(What the task requires): Omitting every picture, output the records below exactly, please.

(Extracted information):

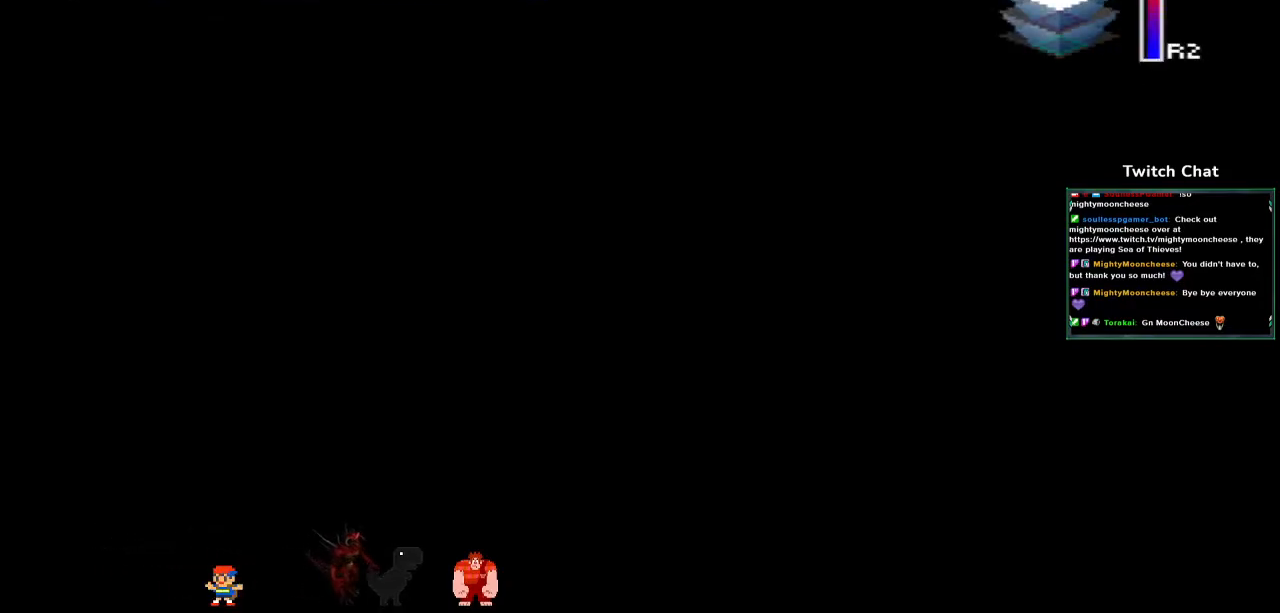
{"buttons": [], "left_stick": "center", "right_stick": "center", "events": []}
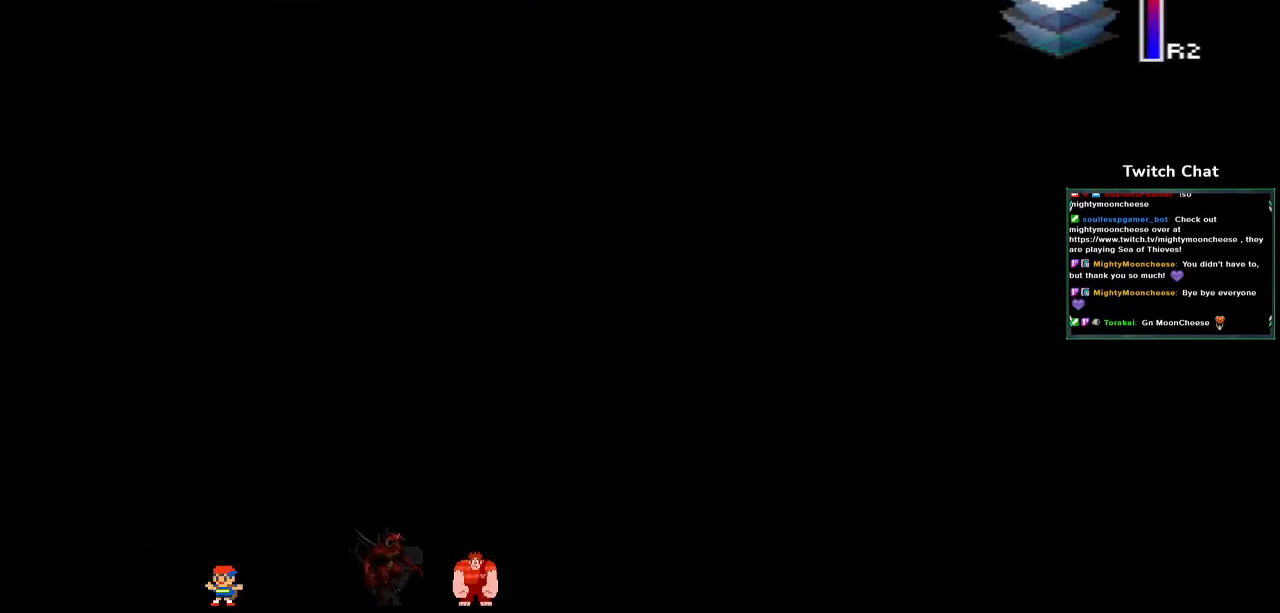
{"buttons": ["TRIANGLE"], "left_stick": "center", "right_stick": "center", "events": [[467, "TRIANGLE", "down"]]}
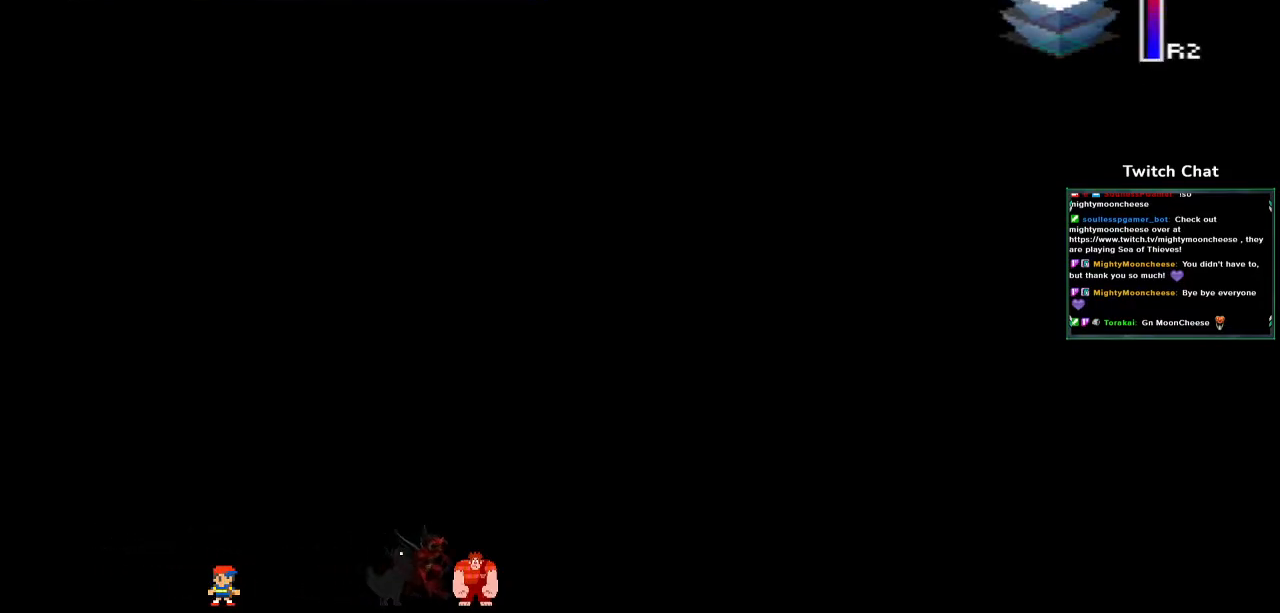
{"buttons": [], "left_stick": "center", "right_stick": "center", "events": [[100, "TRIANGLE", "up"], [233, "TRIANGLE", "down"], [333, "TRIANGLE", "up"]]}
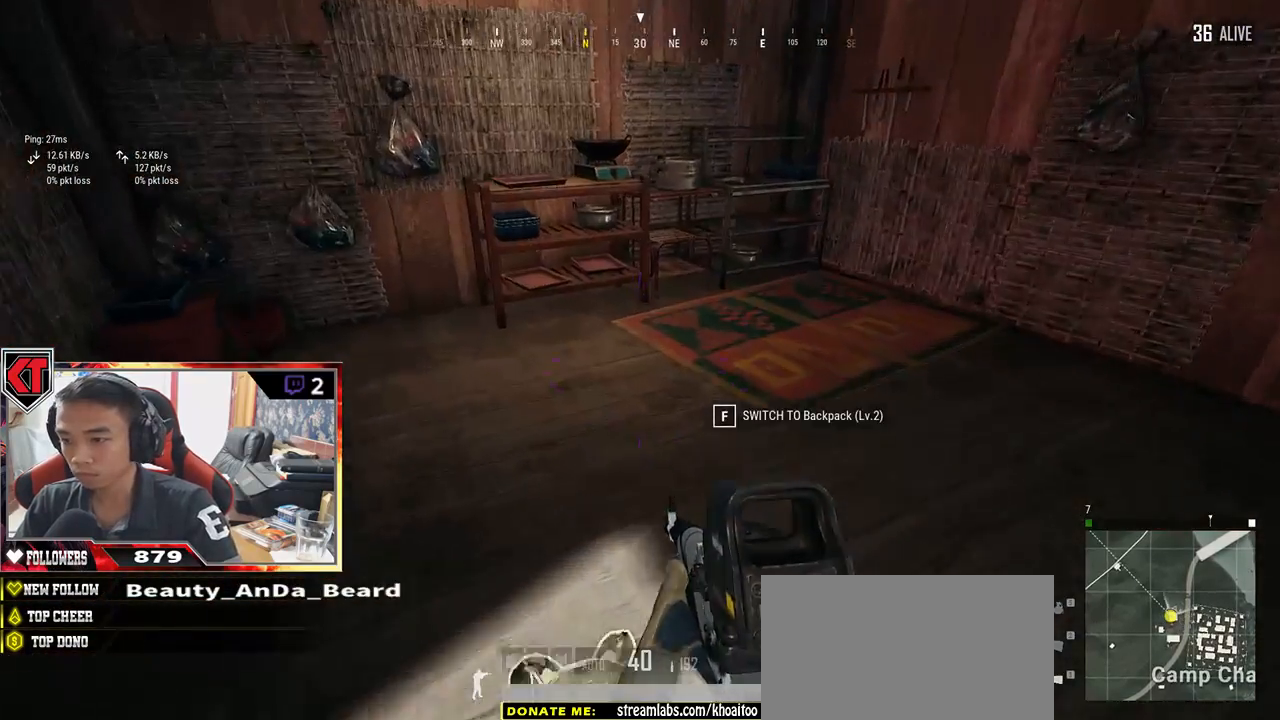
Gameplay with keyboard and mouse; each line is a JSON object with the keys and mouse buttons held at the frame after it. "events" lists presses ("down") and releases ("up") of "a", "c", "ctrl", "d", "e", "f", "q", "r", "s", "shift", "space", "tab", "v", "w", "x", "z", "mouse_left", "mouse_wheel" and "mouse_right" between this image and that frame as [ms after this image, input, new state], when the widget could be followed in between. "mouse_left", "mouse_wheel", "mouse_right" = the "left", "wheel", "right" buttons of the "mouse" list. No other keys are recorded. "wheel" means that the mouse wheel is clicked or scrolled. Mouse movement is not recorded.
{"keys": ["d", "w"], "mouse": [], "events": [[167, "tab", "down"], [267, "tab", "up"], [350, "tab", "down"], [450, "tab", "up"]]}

(Result):
{"buttons": [], "left_stick": "center", "right_stick": "center", "events": []}
{"buttons": ["TRIANGLE"], "left_stick": "center", "right_stick": "center", "events": [[467, "TRIANGLE", "down"]]}
{"buttons": [], "left_stick": "center", "right_stick": "center", "events": [[100, "TRIANGLE", "up"], [233, "TRIANGLE", "down"], [333, "TRIANGLE", "up"]]}
Gameplay with keyboard and mouse; each line is a JSON object with the keys and mouse buttons held at the frame after it. "events" lists presses ("down") and releases ("up") of "a", "c", "ctrl", "d", "e", "f", "q", "r", "s", "shift", "space", "tab", "v", "w", "x", "z", "mouse_left", "mouse_wheel" and "mouse_right" between this image and that frame as [ms after this image, input, new state], when the widget could be followed in between. "mouse_left", "mouse_wheel", "mouse_right" = the "left", "wheel", "right" buttons of the "mouse" list. No other keys are recorded. "wheel" means that the mouse wheel is clicked or scrolled. Mouse movement is not recorded.
{"keys": ["d", "w"], "mouse": [], "events": [[167, "tab", "down"], [267, "tab", "up"], [350, "tab", "down"], [450, "tab", "up"]]}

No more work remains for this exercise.